Personal information
- Born: August 7, 1936 Caldwell, Texas, U.S.
- Died: January 7, 1994 (aged 57) Houston, Texas, U.S.
- Listed height: 5 ft 11 in (1.80 m)
- Listed weight: 180 lb (82 kg)

Career information
- High school: Centennial (Compton, California)
- College: Compton
- AFL draft: 1960

Career history
- Los Angeles / San Diego Chargers (1960–1964);

Awards and highlights
- AFL champion (1963); First-team All-AFL (1961); AFL All-Star (1961); San Diego Chargers 50th Anniversary Team; San Diego Chargers 40th Anniversary Team; AFL record Most interception return yards in a game: 177 (1961);

Career AFL statistics
- Interceptions: 19
- Interception yards: 502
- Defensive touchdowns: 2
- Stats at Pro Football Reference

= Charlie McNeil (American football) =

American football player (1936–1994)

Charles Edis McNeil (August 7, 1936 – January 7, 1994) was an American professional football safety who played for the Los Angeles / San Diego Chargers of the American Football League (AFL).

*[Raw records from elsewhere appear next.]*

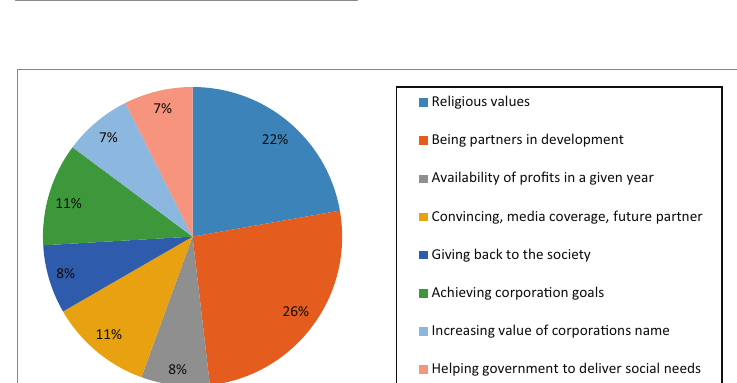
Figure 1. How is CSR perceived and for what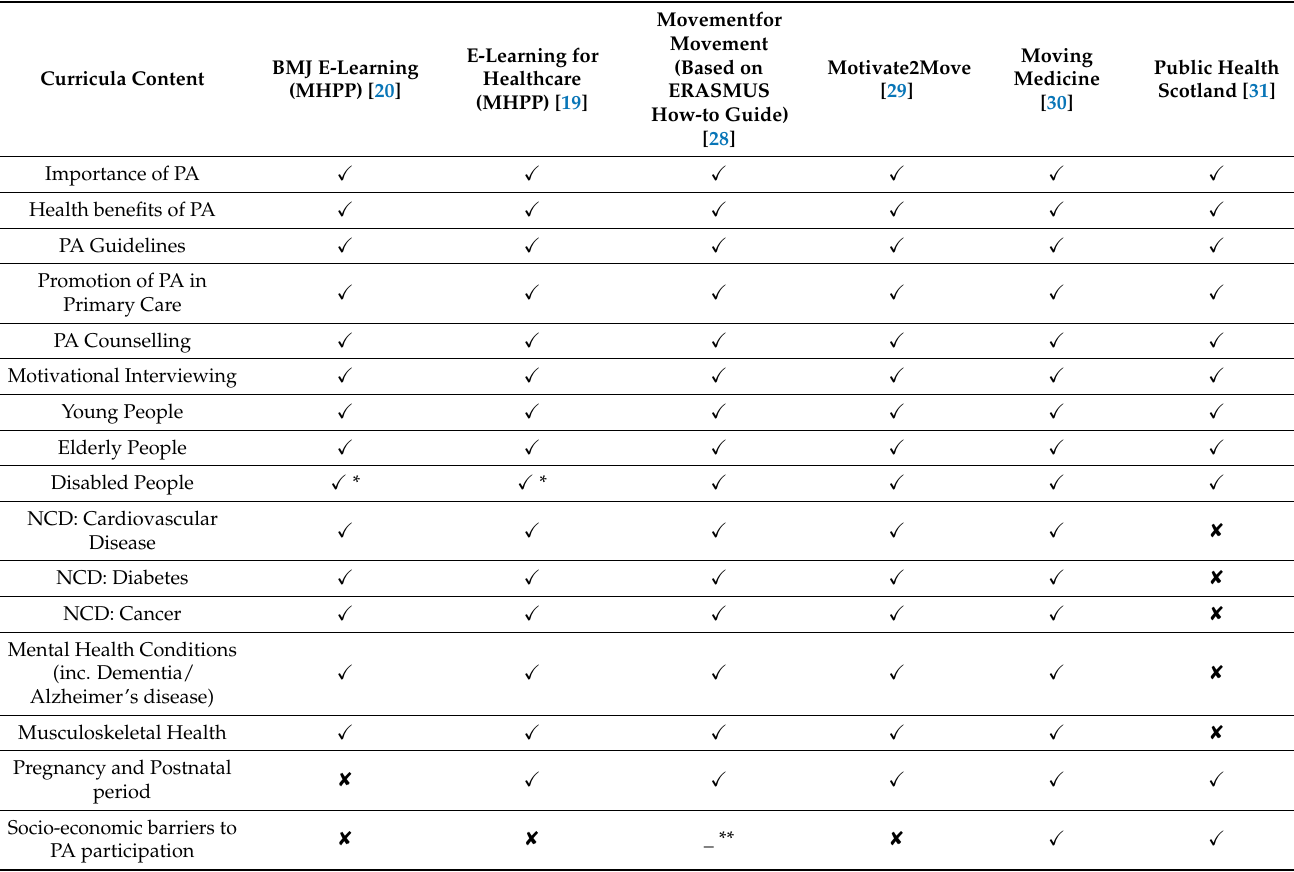
Table 2. E-learning and online training resources stated within included studies.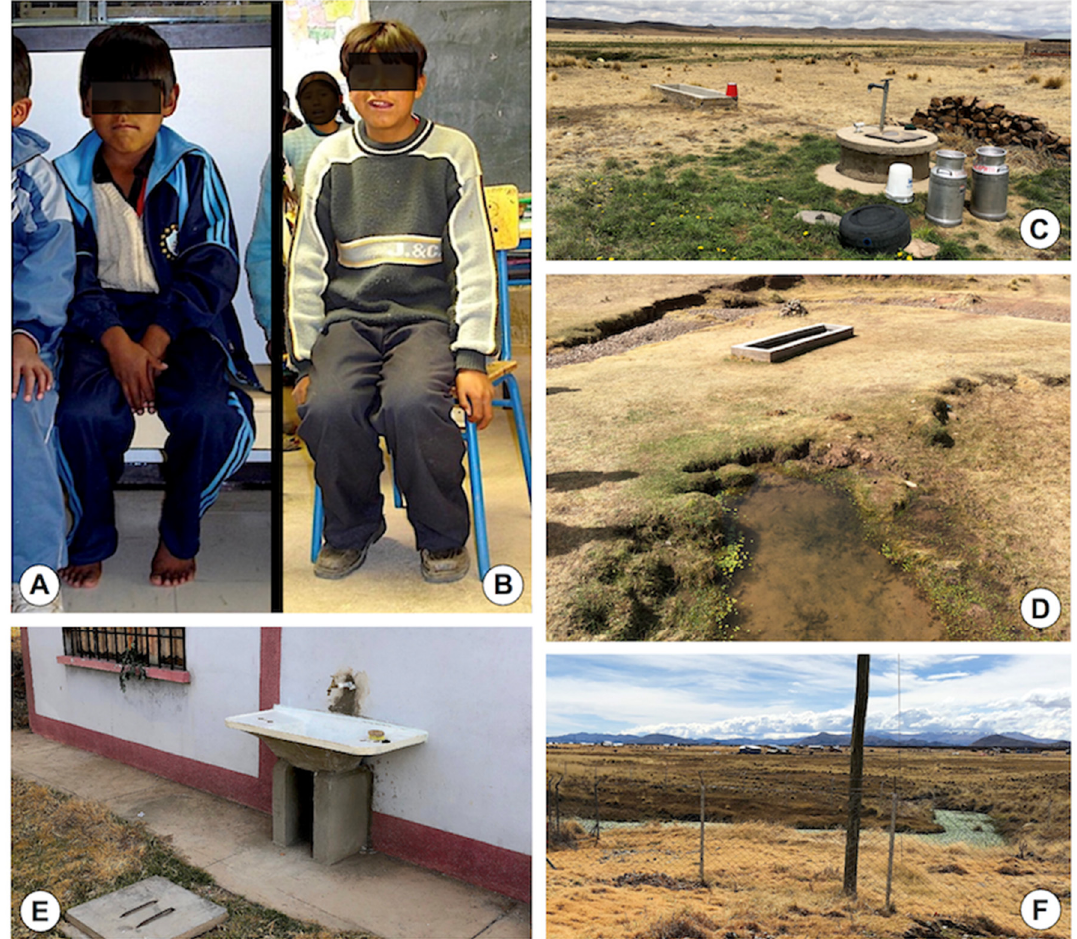
Figure 11. Control measures: ( A , B ) A 13-year old boy weighing only 26 kg and shedding 384 F. hepatica eggs per gram of faeces on 23 June 2008 in Hospital del Niño of La Paz ( A ) pronouncedly improved in development to 41 kg in 12 November 2008 in Huacullani when coprologically negative after treatments in the yearly preventive chemotherapy programme ( B ); ( C ) Well and recently constructed drinking-trough for livestock, in Challapata; ( D ) Artificial drinking-trough for livestock constructed besides freshwater collection inhabited by lymnaeid vectors and surrounded by animal stools, in Santa Rosa; ( E ) External faucet and basin in front of a health centre, in Huacullani; ( F ) Fences installed around transmission focus inhabited by lymnaeid vectors besides hyperendemic village, in Huacullani. ( A , B ) Photographs R. Angles; ( C – F ) Photographs S. Mas-Coma; E and F modified from Bargues et al., Parasit. Vectors 2020, 13,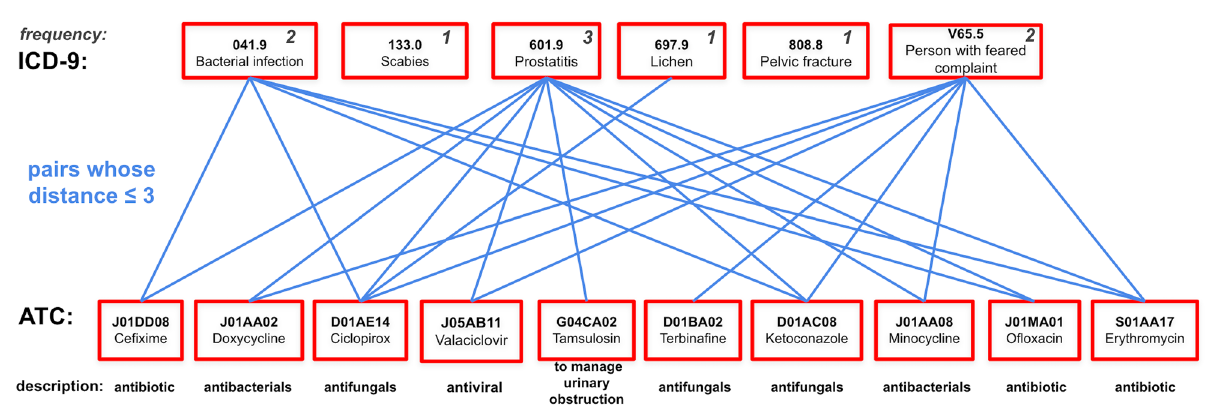
Figure 6. The connection between the observed ICD codes and the imputed ATCs of patient e shown in Fig. 4. ICD-ATC pairs whose distances are no more than 3 are linked. We observed that the imputed ATC codes are closely connected to observed ICD codes. The within-patient frequency for each ICD code is annotated. Short descriptions are provided for each of the imputed ATC codes at the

He played in four of the first five AFL Championship games (1960, 1961, 1963, and 1964), and was a member of the Chargers 1963 AFL championship team, an All-AFL player in 1961, and an AFL All-Star in 1961. He held the professional football record for 43 years, for the most interception yardage (349) in one season in 1961, and most interception yards (177) in one game, also in 1961. The one-game record still stands. McNeil is the father of professional tennis player Lori McNeil.